**EXERCISE DETAILS**
Copy out the records word for word, starting with the first line and going on through the line containing "state / province: New Mexico".

**RECORD SET**
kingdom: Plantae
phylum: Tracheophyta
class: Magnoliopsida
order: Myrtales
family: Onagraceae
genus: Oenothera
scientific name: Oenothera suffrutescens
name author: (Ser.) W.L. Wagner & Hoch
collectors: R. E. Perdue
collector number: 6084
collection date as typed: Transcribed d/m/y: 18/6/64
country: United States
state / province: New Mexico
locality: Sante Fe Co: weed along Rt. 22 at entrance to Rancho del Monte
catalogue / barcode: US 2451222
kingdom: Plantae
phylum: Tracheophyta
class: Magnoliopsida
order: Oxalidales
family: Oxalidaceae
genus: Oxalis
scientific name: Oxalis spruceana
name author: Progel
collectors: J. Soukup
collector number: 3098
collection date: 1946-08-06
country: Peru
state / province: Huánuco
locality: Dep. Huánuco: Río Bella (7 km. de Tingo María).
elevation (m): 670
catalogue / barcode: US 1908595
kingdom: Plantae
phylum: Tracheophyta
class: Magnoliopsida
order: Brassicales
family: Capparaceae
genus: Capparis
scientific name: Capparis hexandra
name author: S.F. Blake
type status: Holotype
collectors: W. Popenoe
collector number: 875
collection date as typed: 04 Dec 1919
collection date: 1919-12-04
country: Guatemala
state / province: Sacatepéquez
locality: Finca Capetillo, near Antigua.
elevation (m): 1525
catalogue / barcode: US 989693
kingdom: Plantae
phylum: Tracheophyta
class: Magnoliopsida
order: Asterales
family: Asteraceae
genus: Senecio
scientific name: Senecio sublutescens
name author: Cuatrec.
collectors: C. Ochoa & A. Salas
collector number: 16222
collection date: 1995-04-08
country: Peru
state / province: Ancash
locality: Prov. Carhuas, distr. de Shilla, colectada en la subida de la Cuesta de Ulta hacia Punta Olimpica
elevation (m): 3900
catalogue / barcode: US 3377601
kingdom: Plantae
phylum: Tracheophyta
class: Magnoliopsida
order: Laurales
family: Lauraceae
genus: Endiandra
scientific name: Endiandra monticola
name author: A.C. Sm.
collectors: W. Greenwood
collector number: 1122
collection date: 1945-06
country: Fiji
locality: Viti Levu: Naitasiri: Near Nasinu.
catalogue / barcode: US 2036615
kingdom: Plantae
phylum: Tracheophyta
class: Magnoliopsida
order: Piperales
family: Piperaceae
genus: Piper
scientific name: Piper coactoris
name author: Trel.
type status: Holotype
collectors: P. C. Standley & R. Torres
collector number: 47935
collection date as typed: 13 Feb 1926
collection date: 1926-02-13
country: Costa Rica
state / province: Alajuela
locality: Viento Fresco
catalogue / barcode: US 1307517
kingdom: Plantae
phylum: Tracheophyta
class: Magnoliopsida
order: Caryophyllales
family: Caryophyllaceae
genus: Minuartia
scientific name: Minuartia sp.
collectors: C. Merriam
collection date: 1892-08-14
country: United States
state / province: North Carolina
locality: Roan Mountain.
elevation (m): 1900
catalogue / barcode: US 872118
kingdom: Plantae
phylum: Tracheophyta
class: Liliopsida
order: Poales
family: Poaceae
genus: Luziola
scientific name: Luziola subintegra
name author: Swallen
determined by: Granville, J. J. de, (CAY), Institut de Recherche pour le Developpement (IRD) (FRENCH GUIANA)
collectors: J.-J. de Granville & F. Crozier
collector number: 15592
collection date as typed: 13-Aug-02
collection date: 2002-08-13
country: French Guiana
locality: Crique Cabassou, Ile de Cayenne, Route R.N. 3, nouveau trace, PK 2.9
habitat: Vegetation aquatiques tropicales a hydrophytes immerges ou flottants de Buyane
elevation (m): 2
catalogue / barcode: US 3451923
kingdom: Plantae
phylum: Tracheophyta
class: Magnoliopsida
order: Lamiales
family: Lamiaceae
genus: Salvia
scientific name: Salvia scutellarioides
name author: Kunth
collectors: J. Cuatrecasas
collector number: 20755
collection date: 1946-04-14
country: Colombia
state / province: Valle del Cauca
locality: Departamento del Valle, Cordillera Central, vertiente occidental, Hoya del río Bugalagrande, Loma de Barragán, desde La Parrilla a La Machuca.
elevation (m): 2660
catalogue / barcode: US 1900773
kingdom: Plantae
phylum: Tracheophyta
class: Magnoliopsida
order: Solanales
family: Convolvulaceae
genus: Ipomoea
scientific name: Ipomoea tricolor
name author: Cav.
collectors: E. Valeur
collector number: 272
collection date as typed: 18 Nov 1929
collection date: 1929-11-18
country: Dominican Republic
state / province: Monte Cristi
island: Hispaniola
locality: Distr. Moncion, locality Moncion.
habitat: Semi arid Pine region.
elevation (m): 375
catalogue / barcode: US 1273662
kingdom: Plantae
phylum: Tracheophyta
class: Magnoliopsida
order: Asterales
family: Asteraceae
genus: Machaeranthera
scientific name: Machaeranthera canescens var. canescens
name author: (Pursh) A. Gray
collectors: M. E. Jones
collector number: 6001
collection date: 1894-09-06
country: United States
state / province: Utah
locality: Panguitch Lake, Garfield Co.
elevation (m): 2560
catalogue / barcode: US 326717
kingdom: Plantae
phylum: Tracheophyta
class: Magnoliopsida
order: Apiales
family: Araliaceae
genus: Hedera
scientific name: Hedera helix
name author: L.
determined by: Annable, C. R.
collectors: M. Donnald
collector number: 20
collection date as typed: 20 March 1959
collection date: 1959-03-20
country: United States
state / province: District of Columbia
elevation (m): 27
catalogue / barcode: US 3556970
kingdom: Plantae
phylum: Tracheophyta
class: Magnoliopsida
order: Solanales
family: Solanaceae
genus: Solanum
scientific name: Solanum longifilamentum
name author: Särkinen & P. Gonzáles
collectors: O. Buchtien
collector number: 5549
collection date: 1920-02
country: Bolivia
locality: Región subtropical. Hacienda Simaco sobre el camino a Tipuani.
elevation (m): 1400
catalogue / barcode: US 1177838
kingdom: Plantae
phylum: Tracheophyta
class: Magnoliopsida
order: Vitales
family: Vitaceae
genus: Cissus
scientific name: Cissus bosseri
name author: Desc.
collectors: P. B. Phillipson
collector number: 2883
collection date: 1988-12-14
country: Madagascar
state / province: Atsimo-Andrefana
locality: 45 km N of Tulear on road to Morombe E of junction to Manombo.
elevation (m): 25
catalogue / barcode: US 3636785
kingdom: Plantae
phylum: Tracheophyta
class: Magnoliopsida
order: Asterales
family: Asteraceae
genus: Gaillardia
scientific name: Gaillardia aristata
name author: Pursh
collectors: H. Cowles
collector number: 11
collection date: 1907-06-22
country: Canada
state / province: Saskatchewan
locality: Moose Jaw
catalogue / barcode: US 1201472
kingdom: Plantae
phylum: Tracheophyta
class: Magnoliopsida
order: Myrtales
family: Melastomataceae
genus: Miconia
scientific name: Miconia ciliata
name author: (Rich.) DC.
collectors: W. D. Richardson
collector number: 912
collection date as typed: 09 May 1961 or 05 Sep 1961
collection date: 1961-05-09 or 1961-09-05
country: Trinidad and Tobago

**THE COMPLETED TASK**
kingdom: Plantae
phylum: Tracheophyta
class: Magnoliopsida
order: Myrtales
family: Onagraceae
genus: Oenothera
scientific name: Oenothera suffrutescens
name author: (Ser.) W.L. Wagner & Hoch
collectors: R. E. Perdue
collector number: 6084
collection date as typed: Transcribed d/m/y: 18/6/64
country: United States
state / province: New Mexico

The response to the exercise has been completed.